What happens if my Dropout is too high? what Dropout to use on my 2048-neuron-dense layer? (very little data)

2.6k Views Asked by At

I am pretty new to this and I am writing my bachelor thesis in keras. I have this big CNN, built similar to vgg but a bit different, because I have bigger resolution images and I pool a little more. I added a 2048 dense layer on top. What Dropout do I use. I wanna go with a high dropout since I have very little data (read below) and I added many neurons. But what happens when it is too high?

I am asking because I have limited time and the network takes like 3 days to train. If anyone knows answers or tips in any way, Id be very grateful. Any other recommendations/propositions on what to change or do, what has worked for you, are also very welcome.

thanks in advance! here's how I build my model:

model = Sequential()
model.add(Conv2D(64, (3, 3), strides=1, activation='swish', input_shape = input_shape, trainable=True))
model.add(MaxPooling2D((2, 2), name='pool0'))
model.add(Conv2D(64, (3, 3), strides=1, activation='swish', trainable=True))
model.add(MaxPooling2D((2, 2), name='pool1'))

model.add(Conv2D(128, (3, 3), strides=1, activation='swish', trainable=True))
model.add(Conv2D(128, (3, 3), strides=1, activation='swish', trainable=True))
model.add(MaxPooling2D((2, 2),name='pool2'))

model.add(Conv2D(256, (3, 3), strides=1, activation='swish', trainable=True))
model.add(Conv2D(256, (3, 3), strides=1, activation='swish', trainable=True))
model.add(Conv2D(256, (3, 3), strides=1, activation='swish', trainable=True))
model.add(MaxPooling2D((2, 2),name='pool3'))

model.add(Conv2D(512, (3, 3), strides=1, activation='swish', trainable=True))
model.add(Conv2D(512, (3, 3), strides=1, activation='swish', trainable=True))
model.add(Conv2D(512, (3, 3), strides=1, activation='swish', trainable=True))
model.add(MaxPooling2D((2, 2),name='pool4'))

model.add(Conv2D(512, (3, 3), strides=1, activation='swish', trainable=True))
model.add(Conv2D(512, (3, 3), strides=1, activation='swish', trainable=True))
model.add(Conv2D(512, (3, 3), strides=1, activation='swish', trainable=True))
model.add(MaxPooling2D((2, 2),name='pool5')) 

model.add(Flatten())
model.add(Dense(2048,activation='swish', name='vgg_int'))
model.add(Dropout(0.65))
model.add(Dense(17,activation='softmax')) 

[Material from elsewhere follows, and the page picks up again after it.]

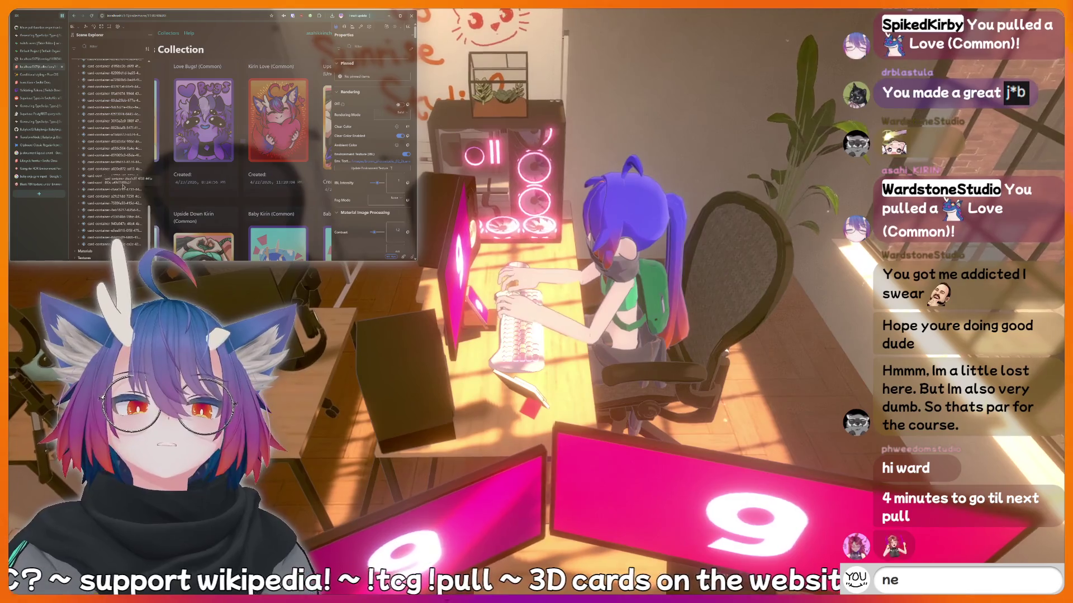
pyautogui.write('rd')
pyautogui.scroll(10, 111, 168)
pyautogui.press('BackSpace')
pyautogui.press('BackSpace')
pyautogui.press('BackSpace')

I also wanna add that I have very little data to train from. that is why I want the big dropout. I have around 100 pics per class. sometimes even only 60, sometimes 200:


Found 1807 images belonging to 17 classes.
Found 170 images belonging to 17 classes.

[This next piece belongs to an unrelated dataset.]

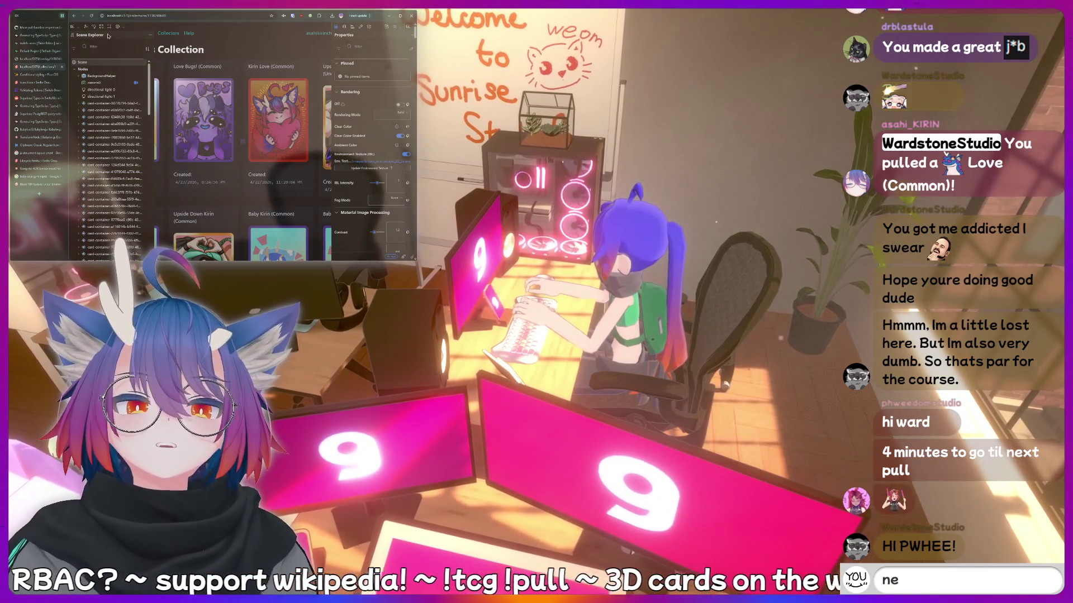
pyautogui.click(91, 16)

I am confident it can go over 90% on validation-set, but what is the best way to go here, I dont really know. What happens if I go 90% dropout? I currently run 60% but with a smaller model, only 1024 neurons on that top:

Epoch 19/50
226/226 [==============================] - 4966s 22s/step - loss: 0.5661 - accuracy: 0.8307 - val_loss: 0.5752 - val_accuracy: 0.8412
Epoch 20/50
226/226 [==============================] - 4157s 18s/step - loss: 0.5511 - accuracy: 0.8329 - val_loss: 0.5042 - val_accuracy: 0.8647

I am running batch_size = 8 and: optimizer=optimizers.Adam(learning_rate=0.0000015)

again, thanks a lot!

1

There are 1 best solutions below

1
On BEST ANSWER

Dropout is used to prevent overfitting of the model. I can understand why you would want to use high dropout as your dataset is really small. But using a high dropout value is detrimental to your model and will get in the way of your model learning properly. Since you have a validation set, use it to understand whether your model is overfitting. You can stop training your model when there is a large gap between training accuracy and validation accuracy. I recommend you start with a Dropout of 0.5 and gradually increase it, if you feel unsatisfied with your model's performance.